OSV-Radar is available as a binary application for Windows and Linux OS.  An SDK version is also available with Source code examples to provide a fully configurable and scalable radar solution.

Physics-Based

OSV-Radar Synthesizes physics-based signatures on-the-fly from a single material-property encoded 3D database of terrain, cultural features, atmosphere and targets.  User-defined physical transmitter & reciever parameters (carrier frequency, PW, PRF, polarizations, gain Distributions, power, etc.), and complex, polarized RCS data for each entity and material type, combined with atmospheric transmission & noise, are all employed to compute the at-aperture recieved power density.  Entity motion and weather/wind produce corresponding Doppler effects.  Finally, energy-conserving binning algorithms duplicate real radar electronics operations to form the final image.

Fully Correlated

Because OSV-Radar runs on the same spectral, material-property-encoded terrain and target database used for EO/IR wavelengths, the results are automatically fully correlated with other OSV sensor modes(e.g NVG, MWIR, LWIR).

Multiple Modes

OSV-Radar supports a variety of active mode outputs, including SAR (strip and Spot), ISAR, and Wide-Area Scan with PPI display.  Terrain areal RCS parameters are stored in the same material data files as are used in EO/IR modeling.  RF propagation is based on RADTRAN calculations, using the same atmospheric profile specifications as for MODTRAN.

SAR and PPI radar mode displays Visible vs.

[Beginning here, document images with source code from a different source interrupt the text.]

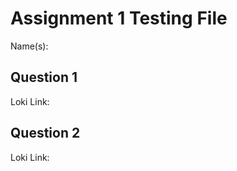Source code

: # Assignment 1 Testing File

Name(s):

## Question 1

Loki Link: []()

## Question 2

Loki Link: []()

ISAR mode

 

Signature Effects

OSV-Radar includes a wide variety of real-time effects including:

  • SAR Shadows & Leading edge brightness
  • Down-Range/Cross-range resolution effects
  • Entity motion and wind-driven Doppler
  • RF path attenuation, atmospheric scattering, and absorption noise
  • Vehicle radar cross-sections from imported RCS or FIELD files (user-supplied)
  • Terrain areal RCS from Ulaby-Dobson parameters embedded in spectral material peoperty files (JRM MTL)
  • Complex scattering and coherent summation
  • Polarization
  • Choice of gain distribution and directivities, for transmitter and receiver separately
  • Sensor system noise as function of bandwidth and temperature
  • Doppler spatial offset

 

Frequency Ranges

OSV-Radar provides support for the following bands:

  • L-band: 1-2 GHz
  • S-band: 2-4 GHz
  • C-band: 4-8 GHz
  • X-band: 8-12 GHz
  • Ku-band: 12-18 GHz
  • Ka-band: 30-40 GHz
  • W-band: 90-100 GHz

Actual Radar Image             OSV Radar Image

Sensor Controls

OSV-Radar allows control over the following sensor inputs:

  • Carrier frequency (GHz)
  • Pulse Width (µs)
  • Pulse repetition frequency-PRF (Hz)
  • Transmitter polarization angle
  • Transmitter gain pattern & directivity
  • integration path length (m)
  • Transmitter power (W)
  • System temperature Saturation S/N ratio
  • Display type (power, effective RCS)
  • PPI sweep rate & contact threshold
  • Doppler color-coding

*products contain no defense articles, classified, or export controlled (ITAR) data.